## [WORK REQUEST A]
In the records, rewrite the lines from the one containing "3: Improved Dexterity**" through the one containing "You've been lugging" as a numbered list, leaving out any blank lines.

## [EXTRACT]
-- Opening Marker --

The newest wave of music to be embraced by the NOLA scene actually began in the '90s rave era, and has recently bloomed into a mainstream craze. But for semi-veteran EDM disc jockey and producer Kid Kamillion, this scene is what has taken him this far and it's here to stay. The Red Bull-sponsored DJ goes by other names, such as DJ Jive, and is one half of Force Feed Radio, the DJ duo that blasted the 2012 Voodoo Festival stages. While his personas are large and pretty famous in the city, this humble "Kid" claims to be just an average local guy with a love for dance music and hip-hop.
WYAT: Now that your persona has taken off, where does that leave the EDM duo Force Feed Radio? Are you still a group?
KK: Of course we're still a group, but we like to work at our own pace when it comes to that project, and we defi nitely create a lot of good music when we get together. As far as Force Feed Radio, we will always perform as a group, but there are possibilities of signing other artists and pretty much becoming an umbrella for all of our projects.
WYAT: What brought you to EDM (Electronic Dance Music)? Were you always a producer/DJ of EDM?
KK: Old school hip-hop. The whole turntable culture/movement actually led to techno music. I got into it from that standpoint, being brought up on both genres along with rock, punk, funk, and soul. Blend all of that and the end product is EDM. When I started Djing, I bought hip-hop records and electronic records.
WYAT: With that said, there are several EDM DJs suddenly springing up in the city. What makes you unique to the scene?

-- Closing Marker --

## [WORK REQUEST B]
Reproduce the interview word for word.

## [DATASET CONTENT]
-- Opening Marker --

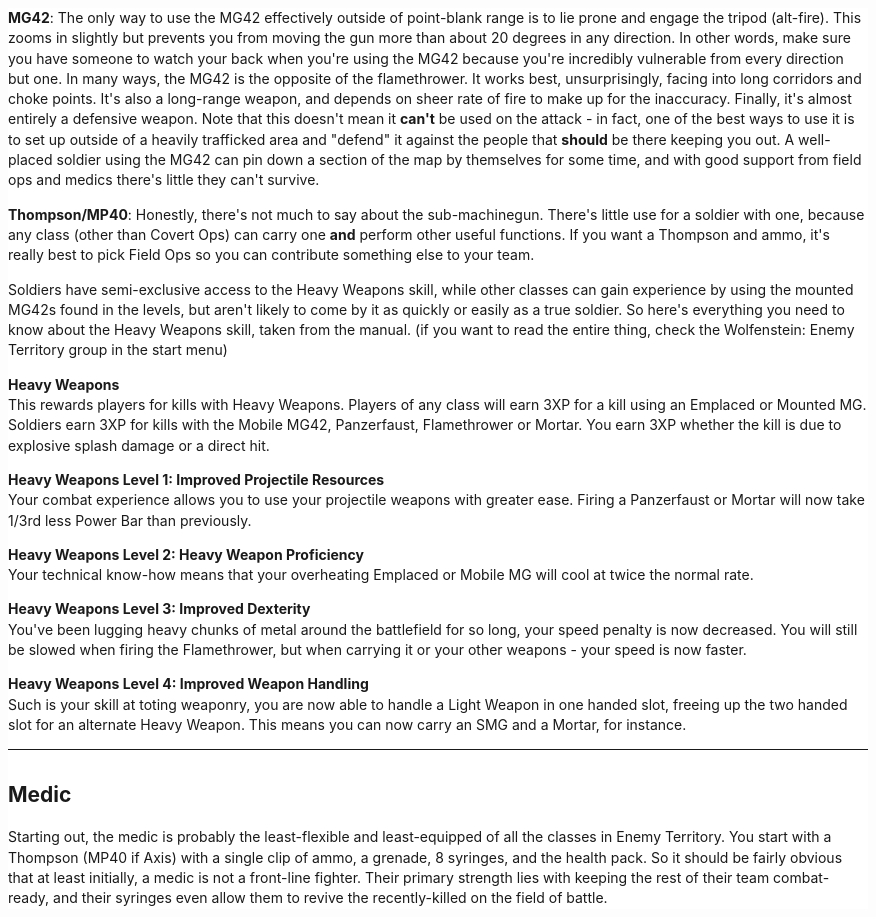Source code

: **MG42**: The only way to use the MG42 effectively outside of point-blank range is to lie prone and engage the tripod (alt-fire). This zooms in slightly but prevents you from moving the gun more than about 20 degrees in any direction. In other words, make sure you have someone to watch your back when you're using the MG42 because you're incredibly vulnerable from every direction but one. In many ways, the MG42 is the opposite of the flamethrower. It works best, unsurprisingly, facing into long corridors and choke points. It's also a long-range weapon, and depends on sheer rate of fire to make up for the inaccuracy. Finally, it's almost entirely a defensive weapon. Note that this doesn't mean it **can't** be used on the attack - in fact, one of the best ways to use it is to set up outside of a heavily trafficked area and "defend" it against the people that **should** be there keeping you out. A well-placed soldier using the MG42 can pin down a section of the map by themselves for some time, and with good support from field ops and medics there's little they can't survive.

**Thompson/MP40**: Honestly, there's not much to say about the sub-machinegun. There's little use for a soldier with one, because any class (other than Covert Ops) can carry one **and** perform other useful functions. If you want a Thompson and ammo, it's really best to pick Field Ops so you can contribute something else to your team.

Soldiers have semi-exclusive access to the Heavy Weapons skill, while other classes can gain experience by using the mounted MG42s found in the levels, but aren't likely to come by it as quickly or easily as a true soldier. So here's everything you need to know about the Heavy Weapons skill, taken from the manual. (if you want to read the entire thing, check the Wolfenstein: Enemy Territory group in the start menu)

**Heavy Weapons**  
This rewards players for kills with Heavy Weapons. Players of any class will earn 3XP for a kill using an Emplaced or Mounted MG. Soldiers earn 3XP for kills with the Mobile MG42, Panzerfaust, Flamethrower or Mortar. You earn 3XP whether the kill is due to explosive splash damage or a direct hit.

**Heavy Weapons Level 1: Improved Projectile Resources**  
Your combat experience allows you to use your projectile weapons with greater ease. Firing a Panzerfaust or Mortar will now take 1/3rd less Power Bar than previously.

**Heavy Weapons Level 2: Heavy Weapon Proficiency**  
Your technical know-how means that your overheating Emplaced or Mobile MG will cool at twice the normal rate.

**Heavy Weapons Level 3: Improved Dexterity**  
You've been lugging heavy chunks of metal around the battlefield for so long, your speed penalty is now decreased. You will still be slowed when firing the Flamethrower, but when carrying it or your other weapons - your speed is now faster.

**Heavy Weapons Level 4: Improved Weapon Handling**  
Such is your skill at toting weaponry, you are now able to handle a Light Weapon in one handed slot, freeing up the two handed slot for an alternate Heavy Weapon. This means you can now carry an SMG and a Mortar, for instance.

---

## Medic

Starting out, the medic is probably the least-flexible and least-equipped of all the classes in Enemy Territory. You start with a Thompson (MP40 if Axis) with a single clip of ammo, a grenade, 8 syringes, and the health pack. So it should be fairly obvious that at least initially, a medic is not a front-line fighter. Their primary strength lies with keeping the rest of their team combat-ready, and their syringes even allow them to revive the recently-killed on the field of battle.
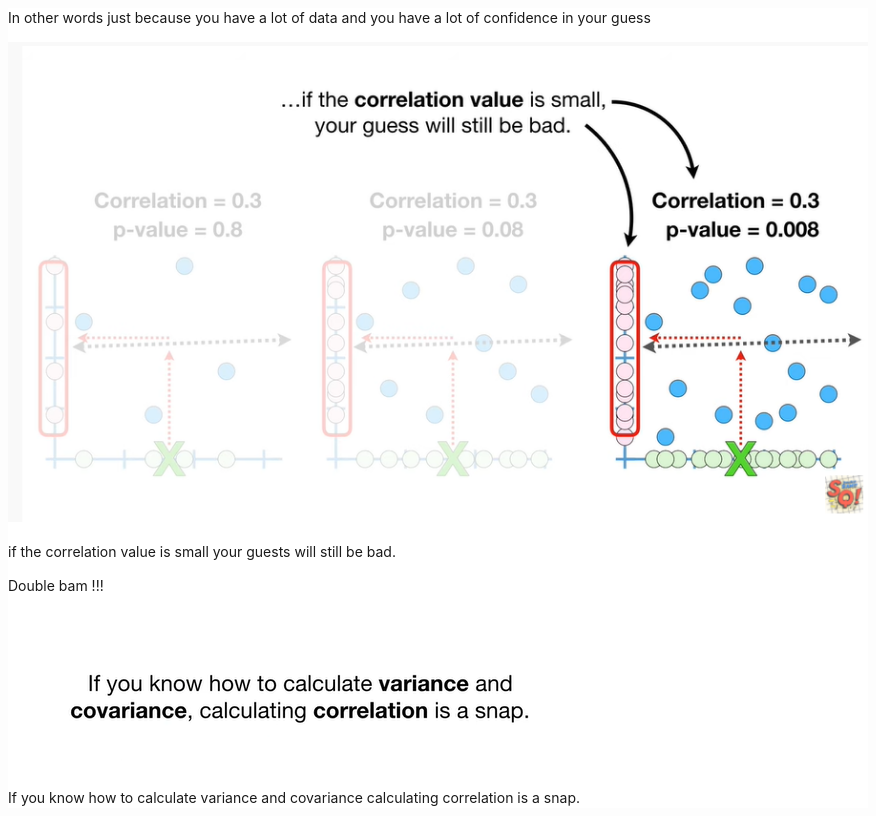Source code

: In other words just because you have a lot of data and you have a lot of
confidence in your guess

![](media/STATQUEST-16-STATISTICS_FUNDAMENTALS-CORRELATIONS/image118.png)

if the correlation value is small your guests will still be bad.

Double bam !!!

![](media/STATQUEST-16-STATISTICS_FUNDAMENTALS-CORRELATIONS/image119.png)

If you know how to calculate variance and covariance calculating
correlation is a snap.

-- Closing Marker --

## [WRITTEN RESPONSE A]
1. **Heavy Weapons Level 3: Improved Dexterity**  
2. You've been lugging heavy chunks of metal around the battlefield for so long, your speed penalty is now decreased. You will still be slowed when firing the Flamethrower, but when carrying it or your other weapons - your speed is now faster.

## [WRITTEN RESPONSE B]
The newest wave of music to be embraced by the NOLA scene actually began in the '90s rave era, and has recently bloomed into a mainstream craze. But for semi-veteran EDM disc jockey and producer Kid Kamillion, this scene is what has taken him this far and it's here to stay. The Red Bull-sponsored DJ goes by other names, such as DJ Jive, and is one half of Force Feed Radio, the DJ duo that blasted the 2012 Voodoo Festival stages. While his personas are large and pretty famous in the city, this humble "Kid" claims to be just an average local guy with a love for dance music and hip-hop.
WYAT: Now that your persona has taken off, where does that leave the EDM duo Force Feed Radio? Are you still a group?
KK: Of course we're still a group, but we like to work at our own pace when it comes to that project, and we defi nitely create a lot of good music when we get together. As far as Force Feed Radio, we will always perform as a group, but there are possibilities of signing other artists and pretty much becoming an umbrella for all of our projects.
WYAT: What brought you to EDM (Electronic Dance Music)? Were you always a producer/DJ of EDM?
KK: Old school hip-hop. The whole turntable culture/movement actually led to techno music. I got into it from that standpoint, being brought up on both genres along with rock, punk, funk, and soul. Blend all of that and the end product is EDM. When I started Djing, I bought hip-hop records and electronic records.
WYAT: With that said, there are several EDM DJs suddenly springing up in the city. What makes you unique to the scene?